Our torture leaders and defenders are less than forthright

by Rob Tiller

The Wall Street Journal is a great newspaper, and its greatest isn’t undermined, by its ultrca onservative opinion pages.  The opinon pages define right wing lunacy so that any child can understand it and keep a safe distance.  It serves as a type of zoo, where the oddities can be confined and observed.

 I ordinarily find the opinion pages overly bitter, and review them only when I’m prepared to deal with a sudden spurt of adrenaline and bile.  Yesterday, though, I saw a piece by Michael Mukasey and Michael Hayden on the American Torture Program, and I just had to have a look.  http://online.wsj.com/article/SB123993446103128041.html

The immediate occasion for Mukasy and Hayden to spew was the new Administration’s release of CIA memoranda sitting forth in detail tactics such a hooding, slamming heads against walls, and water boarding used on captives of interest.  Mukasey and Hayen attacked the release of the memos and also attacked those who doubt that their techniques were effective and always applied with appropriate discretion.

Most of the argument was generalized fear mongering of the type that the Bush administration used for eight years to keep the citizenry terrified or at least confused enough to vote Republican.  They remind us of the rare but dramatic events of violence by Al Queda and assure us there will be more if we don’t take drastic measures.  The problem with these arguments is that they contain some truth — not 100 percent, but some.  There are bad guys who will do bad things if we don’t don’t stop them.   But our gentle authors believe we must at all times have at our disposal the tools of torture to stop them.  

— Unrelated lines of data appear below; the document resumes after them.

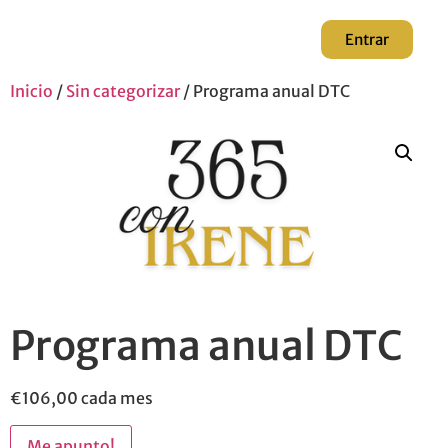
Entrar
Inicio
/
Sin categorizar
/ Programa anual DTC
Programa anual DTC
€
106,00
cada mes
Me apunto!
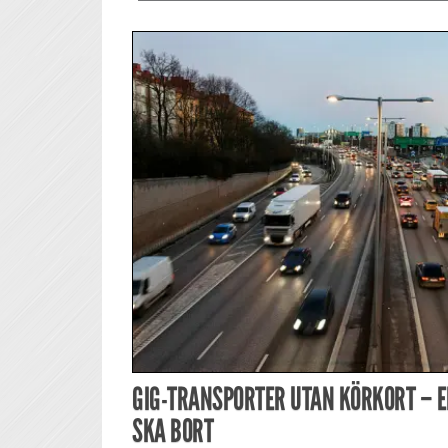
GIG-TRANSPORTER UTAN KÖRKORT – E
SKA BORT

They appear to take no account of the Geneva Convention and other international law that makes such activity illegal.  They also appear to have ignored completely the effect that our systematic violations of international law have had on out international standing.   They and their associates in the Bush administration have stained our national honor.  For citizen bystanders like me who failed to protest against the medieval horrors, our moral compass has been compromised.  For those who organized and carried out the tortured program, a part of their soul has been destroyed.

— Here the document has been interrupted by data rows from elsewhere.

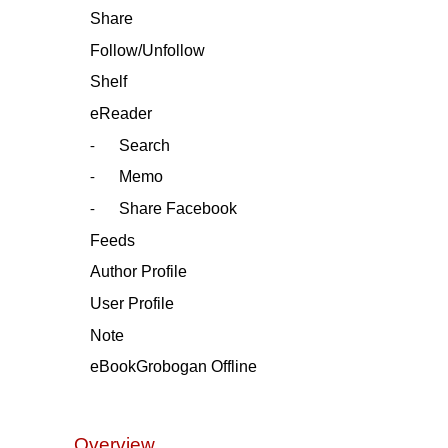
Share
Follow/Unfollow
Shelf
eReader
Search
-
Memo
-
Share Facebook
-
Feeds
Author Profile
User Profile
Note
eBookGrobogan Offline
Overview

Could the terror program have been worth the huge cost to our country?   Could it have saved so many lives that our moral concerns would seem exaggerated?  We have almost no evidence of such achievements.  Many intelligence professionals contend that torture is unnecessary and ineffective in obtaining useful information.   Hayden and Mukasey say otherwise, but for evidence they cite only with one example:  the case of Abu Zubaydeh, an al Queada operative.  When one first reads their descriptions, it sounds like the torture proved its effectiveness in getting Abu Zubaydeh to give up useful intelligence about high level terrorists.

But Abu Zubaydeh gave up all his useful information before he was subjected to sessions of water boarding and other brutal tortures.  This is explained in a front page story in today’s New York Times.   http://www.nytimes.com/2009/04/18/world/middleeast/18zubaydah.html?hp  The torture sessions of Abu Zubaydeh did not result in useful information, because he’d already given up all his useful information. If  the Times is correct,  Mukasey and Hayden have intentionally misled their readers.  Hard to believe that  the CIA and DOJ leaders and defenders of the torture system would do such a thing.